*Description of the task*
Lines with "Woche": copy each one from the listing below.

*Records for processing*
○ ○ ○ ○
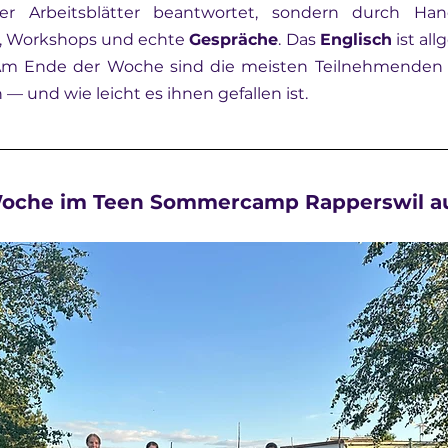
, Workshops und echte 
Gespräche
. Das 
Englisch
 ist al
 Am Ende der Woche sind die meisten Teilnehmenden ü
 — und wie leicht es ihnen gefallen ist.
 Woche im Teen Sommercamp Rapperswil a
○ ○ ○ ○
*Exercise answer*
 Am Ende der Woche sind die meisten Teilnehmenden ü
 Woche im Teen Sommercamp Rapperswil a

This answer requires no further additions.